• DESCRIPTION OF THE TASK:
Print all of the data exactly, but drop the pictures.

** Opening DATASET CONTENT block **

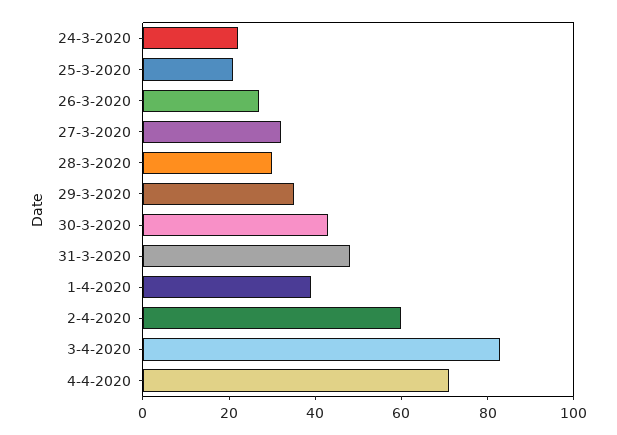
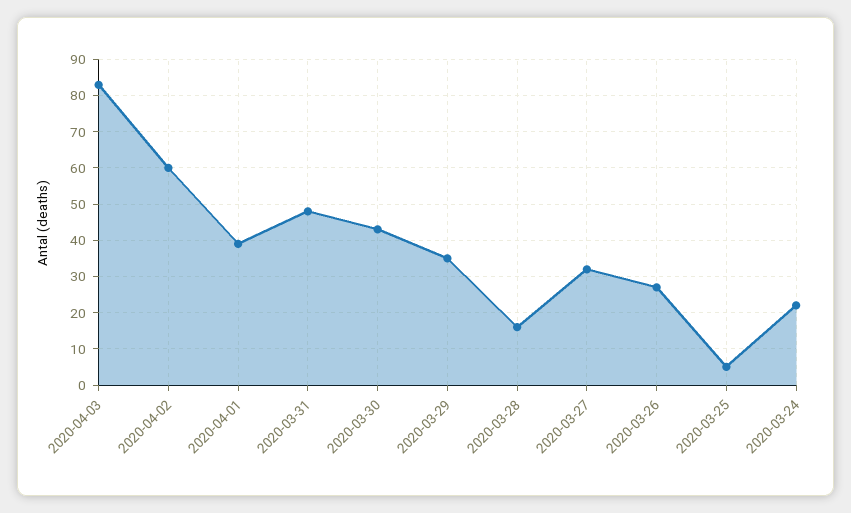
  {
    "24-3-2020": 20,
-   "25-3-2020": 20,
+   "25-3-2020": 5,
    "26-3-2020": 25,
    "27-3-2020": 30,
-   "28-3-2020": 30,
+   "28-3-2020": 15,
    "29-3-2020": 35,
    "30-3-2020": 45,
    "31-3-2020": 50,
    "1-4-2020": 40,
    "2-4-2020": 60,
-   "3-4-2020": 85,
+   "3-4-2020": 85
-   "4-4-2020": 70
  }

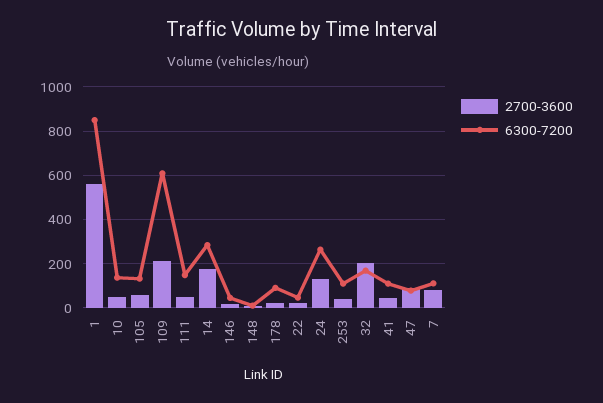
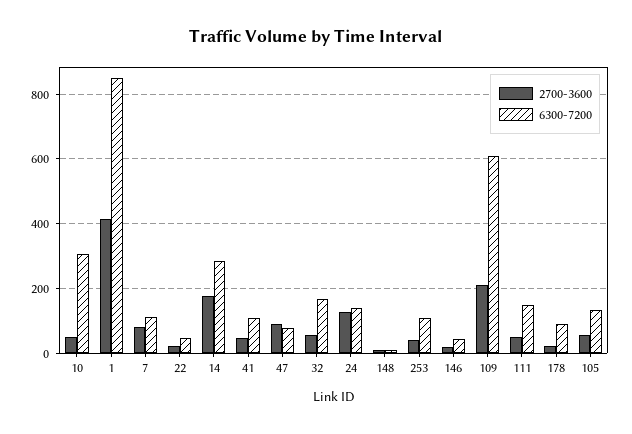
  {
    "2700-3600": {
-     "1": 550,
+     "1": 420,
      "10": 40,
      "105": 60,
      "109": 220,
      "111": 40,
      "14": 180,
      "146": 20,
      "148": 20,
      "178": 20,
      "22": 20,
      "24": 120,
      "253": 40,
-     "32": 200,
+     "32": 60,
      "41": 40,
      "47": 100,
      "7": 80
    },
    "6300-7200": {
      "1": 840,
-     "10": 150,
+     "10": 300,
      "105": 140,
      "109": 600,
      "111": 140,
      "14": 280,
      "146": 40,
      "148": 20,
      "178": 100,
      "22": 40,
-     "24": 250,
+     "24": 140,
      "253": 100,
      "32": 160,
      "41": 100,
      "47": 80,
      "7": 120
    }
  }

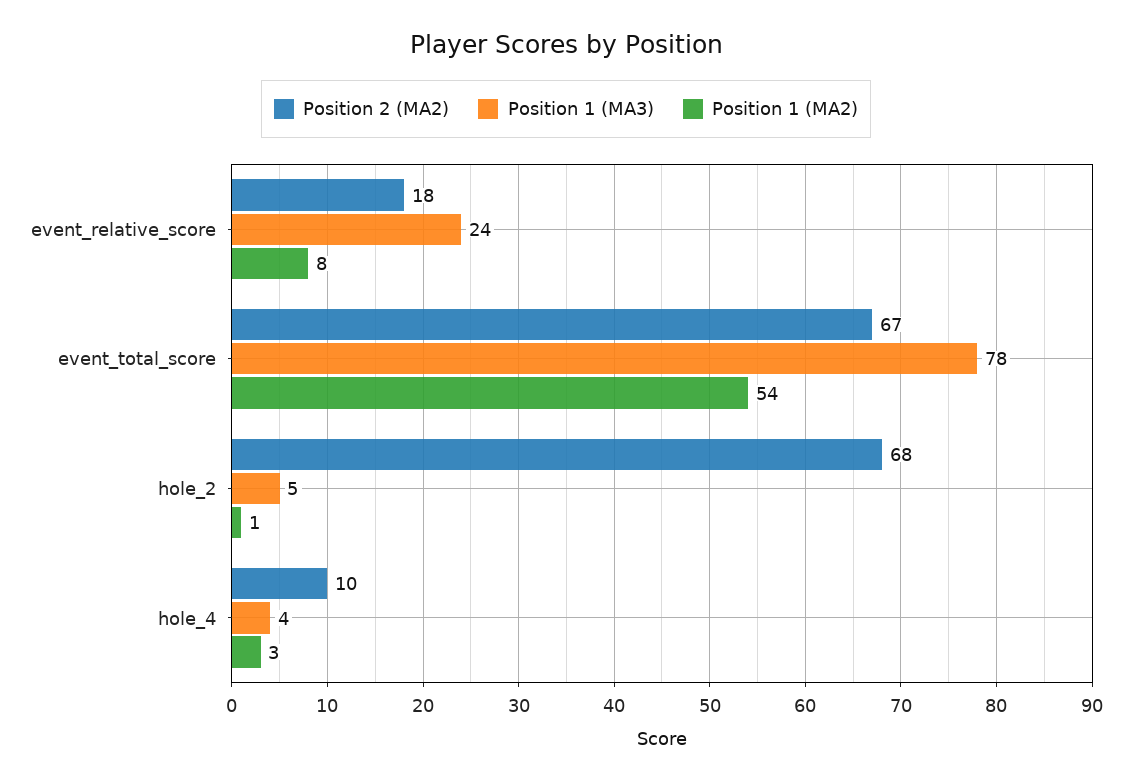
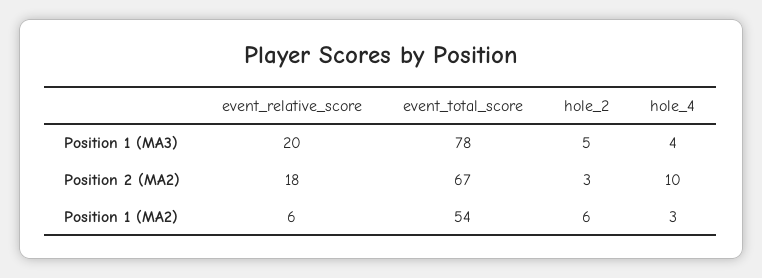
  {
    "Position 2 (MA2)": {
      "event_relative_score": 18,
      "event_total_score": 67,
-     "hole_2": 68,
+     "hole_2": 3,
      "hole_4": 10
    },
    "Position 1 (MA3)": {
-     "event_relative_score": 24,
+     "event_relative_score": 20,
      "event_total_score": 78,
      "hole_2": 5,
      "hole_4": 4
    },
    "Position 1 (MA2)": {
-     "event_relative_score": 8,
+     "event_relative_score": 6,
      "event_total_score": 54,
-     "hole_2": 1,
+     "hole_2": 6,
      "hole_4": 3
    }
  }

** Closing DATASET CONTENT block **

• EXPECTED ANSWER:
  {
    "24-3-2020": 20,
-   "25-3-2020": 20,
+   "25-3-2020": 5,
    "26-3-2020": 25,
    "27-3-2020": 30,
-   "28-3-2020": 30,
+   "28-3-2020": 15,
    "29-3-2020": 35,
    "30-3-2020": 45,
    "31-3-2020": 50,
    "1-4-2020": 40,
    "2-4-2020": 60,
-   "3-4-2020": 85,
+   "3-4-2020": 85
-   "4-4-2020": 70
  }

  {
    "2700-3600": {
-     "1": 550,
+     "1": 420,
      "10": 40,
      "105": 60,
      "109": 220,
      "111": 40,
      "14": 180,
      "146": 20,
      "148": 20,
      "178": 20,
      "22": 20,
      "24": 120,
      "253": 40,
-     "32": 200,
+     "32": 60,
      "41": 40,
      "47": 100,
      "7": 80
    },
    "6300-7200": {
      "1": 840,
-     "10": 150,
+     "10": 300,
      "105": 140,
      "109": 600,
      "111": 140,
      "14": 280,
      "146": 40,
      "148": 20,
      "178": 100,
      "22": 40,
-     "24": 250,
+     "24": 140,
      "253": 100,
      "32": 160,
      "41": 100,
      "47": 80,
      "7": 120
    }
  }

  {
    "Position 2 (MA2)": {
      "event_relative_score": 18,
      "event_total_score": 67,
-     "hole_2": 68,
+     "hole_2": 3,
      "hole_4": 10
    },
    "Position 1 (MA3)": {
-     "event_relative_score": 24,
+     "event_relative_score": 20,
      "event_total_score": 78,
      "hole_2": 5,
      "hole_4": 4
    },
    "Position 1 (MA2)": {
-     "event_relative_score": 8,
+     "event_relative_score": 6,
      "event_total_score": 54,
-     "hole_2": 1,
+     "hole_2": 6,
      "hole_4": 3
    }
  }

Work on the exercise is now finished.